◆ Extract to read
########

FAQ
What is the Agent Permission Protocol (APP)?
The Agent Permission Protocol (APP) is a protocol for explicit, cryptographically verifiable authority in agentic AI systems. It requires a signed and encrypted permission policy before any action-capable execution.
What is execution-time authority?
Execution-time authority is authorization that is validated immediately before an agent action occurs. Under APP, no action is permitted unless a valid permission policy is verified at execution.
What is ambient authority in agentic systems?
Ambient authority occurs when agents inherit permissions implicitly through tool availability or credentials rather than explicit authorization. APP eliminates ambient authority by requiring sealed permission policies.
Why is authority different from identity for agents?
Identity proves who is calling a system, but authority defines what actions are allowed in a specific context. APP formalizes authority as a first-class object so that the question "who authorized this action — and under what constraints — at the moment it executed?" is answerable by design.
What does APP verification enforce?
A compliant APP verifier performs a 12-step deterministic, fail-closed pipeline that includes decryption, signature validation, issuer trust, required fields, time bounds, replay protection, audience binding, revocation checking, derivation chain verification (for delegated policies), capability resolution, execution surface construction, and typed limit evaluation.
How does APP prevent replay and ambient authority?
APP uses time-bounded policies and optional nonces to prevent reuse, and denies tool exposure unless a sealed policy is presented and verified at execution time. The ephemeral execution surface means tools outside the policy are not available to the agent, even if they are mounted in the runtime.

########

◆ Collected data
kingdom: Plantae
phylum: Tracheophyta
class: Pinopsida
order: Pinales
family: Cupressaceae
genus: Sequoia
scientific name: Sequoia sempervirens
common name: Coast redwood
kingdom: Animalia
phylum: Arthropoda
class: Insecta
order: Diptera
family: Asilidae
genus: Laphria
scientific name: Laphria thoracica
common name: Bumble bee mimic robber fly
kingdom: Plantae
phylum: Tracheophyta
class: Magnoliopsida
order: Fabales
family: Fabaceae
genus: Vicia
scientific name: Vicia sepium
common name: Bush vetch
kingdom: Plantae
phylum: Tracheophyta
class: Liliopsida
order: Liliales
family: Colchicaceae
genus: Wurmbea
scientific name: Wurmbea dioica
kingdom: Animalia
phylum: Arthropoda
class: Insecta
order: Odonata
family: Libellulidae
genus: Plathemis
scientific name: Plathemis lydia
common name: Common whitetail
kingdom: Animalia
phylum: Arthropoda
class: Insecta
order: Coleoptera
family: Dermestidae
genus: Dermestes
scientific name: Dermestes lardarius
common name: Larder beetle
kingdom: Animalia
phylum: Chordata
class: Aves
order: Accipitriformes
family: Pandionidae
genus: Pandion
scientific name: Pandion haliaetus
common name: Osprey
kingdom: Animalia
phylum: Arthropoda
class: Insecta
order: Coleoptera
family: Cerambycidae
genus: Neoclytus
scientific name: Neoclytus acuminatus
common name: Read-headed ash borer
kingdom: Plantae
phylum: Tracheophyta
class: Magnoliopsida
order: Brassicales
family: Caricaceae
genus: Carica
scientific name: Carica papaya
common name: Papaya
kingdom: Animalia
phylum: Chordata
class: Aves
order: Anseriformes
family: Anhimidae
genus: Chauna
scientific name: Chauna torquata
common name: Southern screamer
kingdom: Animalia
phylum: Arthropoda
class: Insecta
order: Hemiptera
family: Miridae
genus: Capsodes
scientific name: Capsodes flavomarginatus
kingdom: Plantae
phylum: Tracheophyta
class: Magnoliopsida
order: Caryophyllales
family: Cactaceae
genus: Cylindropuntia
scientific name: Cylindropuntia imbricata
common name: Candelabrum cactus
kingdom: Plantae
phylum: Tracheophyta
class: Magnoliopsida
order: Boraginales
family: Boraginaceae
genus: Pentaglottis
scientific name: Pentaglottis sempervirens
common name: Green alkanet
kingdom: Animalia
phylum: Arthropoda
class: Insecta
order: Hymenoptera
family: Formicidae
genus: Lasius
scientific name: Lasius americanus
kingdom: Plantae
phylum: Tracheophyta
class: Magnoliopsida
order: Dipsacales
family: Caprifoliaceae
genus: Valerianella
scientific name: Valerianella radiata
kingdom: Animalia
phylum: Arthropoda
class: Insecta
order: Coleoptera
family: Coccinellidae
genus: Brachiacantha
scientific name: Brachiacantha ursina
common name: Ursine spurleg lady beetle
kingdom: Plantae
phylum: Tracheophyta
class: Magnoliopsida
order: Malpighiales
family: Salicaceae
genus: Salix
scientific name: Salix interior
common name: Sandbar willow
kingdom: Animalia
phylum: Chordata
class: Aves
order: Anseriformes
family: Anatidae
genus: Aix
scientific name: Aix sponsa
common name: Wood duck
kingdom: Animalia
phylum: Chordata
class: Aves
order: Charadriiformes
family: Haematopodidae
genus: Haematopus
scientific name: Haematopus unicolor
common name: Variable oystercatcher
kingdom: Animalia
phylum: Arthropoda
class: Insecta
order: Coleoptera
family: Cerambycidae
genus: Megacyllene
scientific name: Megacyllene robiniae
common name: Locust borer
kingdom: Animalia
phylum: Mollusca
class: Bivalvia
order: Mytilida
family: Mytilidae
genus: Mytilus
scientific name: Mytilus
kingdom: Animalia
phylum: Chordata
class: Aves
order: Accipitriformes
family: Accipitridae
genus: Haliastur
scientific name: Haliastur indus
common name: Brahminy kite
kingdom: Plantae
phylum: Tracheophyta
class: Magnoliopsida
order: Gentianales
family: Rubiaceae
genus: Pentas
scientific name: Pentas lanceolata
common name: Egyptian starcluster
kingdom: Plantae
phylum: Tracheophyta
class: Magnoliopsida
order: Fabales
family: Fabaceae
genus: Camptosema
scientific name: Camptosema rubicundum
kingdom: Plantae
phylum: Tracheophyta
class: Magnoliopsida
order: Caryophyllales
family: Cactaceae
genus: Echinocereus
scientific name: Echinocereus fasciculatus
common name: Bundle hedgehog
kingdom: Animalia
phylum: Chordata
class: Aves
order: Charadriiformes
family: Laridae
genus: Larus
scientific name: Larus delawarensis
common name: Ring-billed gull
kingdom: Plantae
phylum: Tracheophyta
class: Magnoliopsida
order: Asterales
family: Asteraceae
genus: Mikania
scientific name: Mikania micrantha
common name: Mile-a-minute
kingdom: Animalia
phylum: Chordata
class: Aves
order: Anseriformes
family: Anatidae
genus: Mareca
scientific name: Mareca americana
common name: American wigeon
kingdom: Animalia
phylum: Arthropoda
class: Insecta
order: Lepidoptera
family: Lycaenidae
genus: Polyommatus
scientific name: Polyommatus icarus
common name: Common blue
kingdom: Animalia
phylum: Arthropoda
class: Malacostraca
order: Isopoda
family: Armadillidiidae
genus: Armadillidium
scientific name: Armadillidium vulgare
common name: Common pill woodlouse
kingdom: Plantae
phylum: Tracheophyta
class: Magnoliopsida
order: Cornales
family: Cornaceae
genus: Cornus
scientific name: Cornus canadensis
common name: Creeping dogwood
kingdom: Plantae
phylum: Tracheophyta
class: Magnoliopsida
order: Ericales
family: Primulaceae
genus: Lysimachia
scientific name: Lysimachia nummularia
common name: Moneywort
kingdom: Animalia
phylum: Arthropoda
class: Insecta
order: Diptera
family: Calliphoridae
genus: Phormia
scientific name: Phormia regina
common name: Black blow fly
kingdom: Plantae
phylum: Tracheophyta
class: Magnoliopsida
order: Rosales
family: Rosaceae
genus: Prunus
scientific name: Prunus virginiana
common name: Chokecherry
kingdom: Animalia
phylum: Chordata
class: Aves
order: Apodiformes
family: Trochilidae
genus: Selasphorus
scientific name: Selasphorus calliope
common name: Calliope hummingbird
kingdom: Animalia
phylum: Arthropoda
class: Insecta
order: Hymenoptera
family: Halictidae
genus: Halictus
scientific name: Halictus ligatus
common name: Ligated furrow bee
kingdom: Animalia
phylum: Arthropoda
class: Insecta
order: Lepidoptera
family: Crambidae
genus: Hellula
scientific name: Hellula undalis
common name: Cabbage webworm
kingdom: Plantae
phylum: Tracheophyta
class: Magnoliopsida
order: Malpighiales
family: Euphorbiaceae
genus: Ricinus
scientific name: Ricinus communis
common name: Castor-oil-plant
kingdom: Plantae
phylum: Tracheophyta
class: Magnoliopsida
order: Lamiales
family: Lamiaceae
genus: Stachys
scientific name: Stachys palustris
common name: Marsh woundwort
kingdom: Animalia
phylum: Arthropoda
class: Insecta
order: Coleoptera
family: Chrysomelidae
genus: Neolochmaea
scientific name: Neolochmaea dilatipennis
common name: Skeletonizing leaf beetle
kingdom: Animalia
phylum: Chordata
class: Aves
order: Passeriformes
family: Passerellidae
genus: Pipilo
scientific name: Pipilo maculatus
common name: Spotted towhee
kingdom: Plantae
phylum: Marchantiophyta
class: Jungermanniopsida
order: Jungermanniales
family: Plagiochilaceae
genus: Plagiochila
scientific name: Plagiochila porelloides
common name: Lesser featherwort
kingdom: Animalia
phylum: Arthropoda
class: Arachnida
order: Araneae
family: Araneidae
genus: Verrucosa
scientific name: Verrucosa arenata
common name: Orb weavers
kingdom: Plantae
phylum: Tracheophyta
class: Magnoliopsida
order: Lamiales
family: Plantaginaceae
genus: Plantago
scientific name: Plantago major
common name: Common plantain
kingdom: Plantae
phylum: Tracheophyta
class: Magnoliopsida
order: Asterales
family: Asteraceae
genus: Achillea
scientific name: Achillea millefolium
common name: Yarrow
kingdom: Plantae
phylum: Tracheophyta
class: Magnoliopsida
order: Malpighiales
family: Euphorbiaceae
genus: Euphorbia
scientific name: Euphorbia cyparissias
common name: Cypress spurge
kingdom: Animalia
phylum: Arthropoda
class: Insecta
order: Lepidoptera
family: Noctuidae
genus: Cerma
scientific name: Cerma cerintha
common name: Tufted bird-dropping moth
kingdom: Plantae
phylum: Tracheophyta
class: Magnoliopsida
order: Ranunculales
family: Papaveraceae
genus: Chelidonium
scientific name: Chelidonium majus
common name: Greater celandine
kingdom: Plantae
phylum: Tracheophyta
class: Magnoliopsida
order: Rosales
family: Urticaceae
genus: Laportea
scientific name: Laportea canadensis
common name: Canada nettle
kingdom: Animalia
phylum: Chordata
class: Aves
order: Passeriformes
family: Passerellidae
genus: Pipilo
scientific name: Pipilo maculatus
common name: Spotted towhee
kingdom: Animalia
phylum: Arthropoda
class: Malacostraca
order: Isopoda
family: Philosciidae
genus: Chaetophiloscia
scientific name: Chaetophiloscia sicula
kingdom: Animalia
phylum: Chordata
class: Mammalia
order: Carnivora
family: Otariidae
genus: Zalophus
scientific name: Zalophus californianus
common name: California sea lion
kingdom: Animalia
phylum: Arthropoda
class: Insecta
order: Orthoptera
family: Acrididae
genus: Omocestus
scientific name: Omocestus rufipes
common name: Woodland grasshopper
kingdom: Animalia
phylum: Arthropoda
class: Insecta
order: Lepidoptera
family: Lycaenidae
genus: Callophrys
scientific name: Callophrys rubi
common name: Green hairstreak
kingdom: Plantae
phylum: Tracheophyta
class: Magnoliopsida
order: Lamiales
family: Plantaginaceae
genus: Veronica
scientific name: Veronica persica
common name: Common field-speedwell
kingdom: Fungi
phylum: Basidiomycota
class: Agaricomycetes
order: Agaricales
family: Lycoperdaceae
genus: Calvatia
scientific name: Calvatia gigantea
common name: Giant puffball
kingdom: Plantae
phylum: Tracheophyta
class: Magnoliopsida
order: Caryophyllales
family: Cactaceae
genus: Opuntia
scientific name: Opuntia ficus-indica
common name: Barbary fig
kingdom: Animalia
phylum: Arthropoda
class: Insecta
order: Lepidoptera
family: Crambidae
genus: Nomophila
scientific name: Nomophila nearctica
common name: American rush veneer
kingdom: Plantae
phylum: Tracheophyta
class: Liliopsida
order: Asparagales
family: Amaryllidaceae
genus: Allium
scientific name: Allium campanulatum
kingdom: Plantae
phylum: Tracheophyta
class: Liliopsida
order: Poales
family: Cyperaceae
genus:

########

◆ Tasks and exercises
• 1. Using the FAQ on the Agent Permission Protocol, say whether each statement agrees with it, and quote the deciding words: (a) A compliant APP verifier runs a 12-step pipeline. (b) APP requires nonces to prevent reuse. (c) Tools outside the policy stay available to the agent if they are mounted in the runtime.
• 2. Print the part of the FAQ on the Agent Permission Protocol from "Why is authority" to "APP verification enforce?".
• 3. According to the FAQ on the Agent Permission Protocol, what does APP require before any action-capable execution?

◆ Task responses
• 1.
(a) Yes: "A compliant APP verifier performs a 12-step deterministic, fail-closed pipeline"
(b) No: "APP uses time-bounded policies and optional nonces to prevent reuse"
(c) No: "tools outside the policy are not available to the agent, even if they are mounted in the runtime"

• 2.
Why is authority different from identity for agents?
Identity proves who is calling a system, but authority defines what actions are allowed in a specific context. APP formalizes authority as a first-class object so that the question "who authorized this action — and under what constraints — at the moment it executed?" is answerable by design.
What does APP verification enforce?

• 3. A signed and encrypted permission policy.